Soweit der Kläger hinsichtlich des mit Frau Dr. E… am 30. Juni 2006 abgeschlossenen Erbteilskaufvertrags bereits als Miterbe im Grundbuch eingetragen war, kommt eine Aufhebung bzw. Änderung des Feststellungsbescheids nach § 16 Abs. 2 GrEStG nicht in Betracht.
Zum einen fand der Rückerwerb nicht innerhalb von zwei Jahren nach Entstehung der Steuer für den vorausgegangenen Erwerbsvorgang statt (§ 16 Abs. 2 Nr. 1 GrEStG). Denn die Grunderwerbsteuer ist am 30. Juni 2006, dem Tag des Erbteilskaufvertrags entstanden. Der Vergleich mit Frau C… wurde jedoch erst am 3. November 2008 und damit nach Ablauf von zwei Jahren geschlossen.
Zum anderen war der dem Erwerbsvorgang zugrundeliegende Erbteilskaufvertrag nicht nichtig (§ 16 Abs. 2 Nr. 2 GrEStG).
Weiterhin liegen auch die Voraussetzungen des § 16 Abs. 2 Nr. 3 GrEStG nicht vor, da weder eine auflösende Bedingung vereinbart worden war, noch das Rechtsgeschäft auf Grund eines gesetzlichen Rücktrittsrechts rückgängig gemacht wurde. Insoweit gelten die obigen Ausführungen entsprechend.

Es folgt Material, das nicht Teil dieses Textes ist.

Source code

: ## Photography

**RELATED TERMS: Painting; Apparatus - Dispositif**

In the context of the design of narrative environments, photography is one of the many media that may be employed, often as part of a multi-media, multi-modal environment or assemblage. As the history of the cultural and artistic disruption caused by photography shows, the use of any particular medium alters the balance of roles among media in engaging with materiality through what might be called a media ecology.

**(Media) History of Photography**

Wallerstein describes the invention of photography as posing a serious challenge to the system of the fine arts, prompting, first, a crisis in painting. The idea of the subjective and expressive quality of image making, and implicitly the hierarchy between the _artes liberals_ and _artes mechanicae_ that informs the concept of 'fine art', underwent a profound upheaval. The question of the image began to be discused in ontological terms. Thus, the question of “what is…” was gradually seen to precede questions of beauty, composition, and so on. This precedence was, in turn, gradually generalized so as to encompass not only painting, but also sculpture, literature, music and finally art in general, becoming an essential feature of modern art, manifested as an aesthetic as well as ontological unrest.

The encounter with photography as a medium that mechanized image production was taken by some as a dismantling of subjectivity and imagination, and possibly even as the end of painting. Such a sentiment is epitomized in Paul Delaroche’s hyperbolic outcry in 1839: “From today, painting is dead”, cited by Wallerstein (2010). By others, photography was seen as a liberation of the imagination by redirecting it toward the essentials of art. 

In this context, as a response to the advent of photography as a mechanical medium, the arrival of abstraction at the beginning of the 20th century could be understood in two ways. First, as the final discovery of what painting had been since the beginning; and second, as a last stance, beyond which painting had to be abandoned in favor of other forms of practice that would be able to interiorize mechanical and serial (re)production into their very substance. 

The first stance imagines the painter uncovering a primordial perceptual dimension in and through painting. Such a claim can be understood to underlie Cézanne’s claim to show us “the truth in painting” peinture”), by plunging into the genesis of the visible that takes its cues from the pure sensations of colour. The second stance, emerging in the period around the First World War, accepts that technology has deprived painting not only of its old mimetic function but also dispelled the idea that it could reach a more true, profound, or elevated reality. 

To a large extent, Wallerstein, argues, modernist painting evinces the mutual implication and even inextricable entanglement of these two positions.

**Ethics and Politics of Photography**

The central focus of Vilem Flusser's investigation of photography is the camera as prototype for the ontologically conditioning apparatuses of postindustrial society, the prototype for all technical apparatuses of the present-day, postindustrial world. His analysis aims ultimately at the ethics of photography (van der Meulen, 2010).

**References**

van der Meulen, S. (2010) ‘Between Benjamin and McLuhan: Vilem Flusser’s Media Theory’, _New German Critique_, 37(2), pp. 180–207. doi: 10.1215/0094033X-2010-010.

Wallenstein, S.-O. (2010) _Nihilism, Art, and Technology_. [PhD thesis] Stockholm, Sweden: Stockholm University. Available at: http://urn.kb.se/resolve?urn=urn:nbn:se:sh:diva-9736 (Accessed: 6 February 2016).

Vor diesem Hintergrund kann der Senat dahingestellt sein lassen, ob der Erwerbsvorgang auch dann im Sinne des § 16 GrEStG rückgängig gemacht worden ist, wenn der Erbanteil nicht an die jeweiligen Veräußerer, sondern aufgrund eines Anspruchs unmittelbar an Frau C… übertragen wurde.
Schließlich kann sich der Kläger nicht mit Erfolg darauf berufen, dass in den Fällen des Scheiterns eines Erwerbsvorgangs die Festsetzung nach § 16 Abs. 1 oder 2 GrEStG aufzuheben sei. Denn diese Vorschrift knüpft an bestimmte Tatbestandsvoraussetzungen an, die im Streitfall nicht erfüllt sind. Ob möglicherweise die Erhebung der Grunderwerbsteuer sachlich unbillig ist, wäre in einem gesonderten Verfahren (vergleiche § 163 Satz 1 und 3 Abgabenordnung) zu klären.
Die Kostenentscheidung beruht auf § 135 Abs. 1 FGO.
Der Senat hat die Revision wegen grundsätzlicher Bedeutung zugelassen, da – soweit ersichtlich – zur Frage der Anwendbarkeit der Vorschrift des § 16 GrEStG bei Ausübung des Vorkaufsrechts nach § 2035 BGB keine höchstrichterliche Rechtsprechung vorliegt.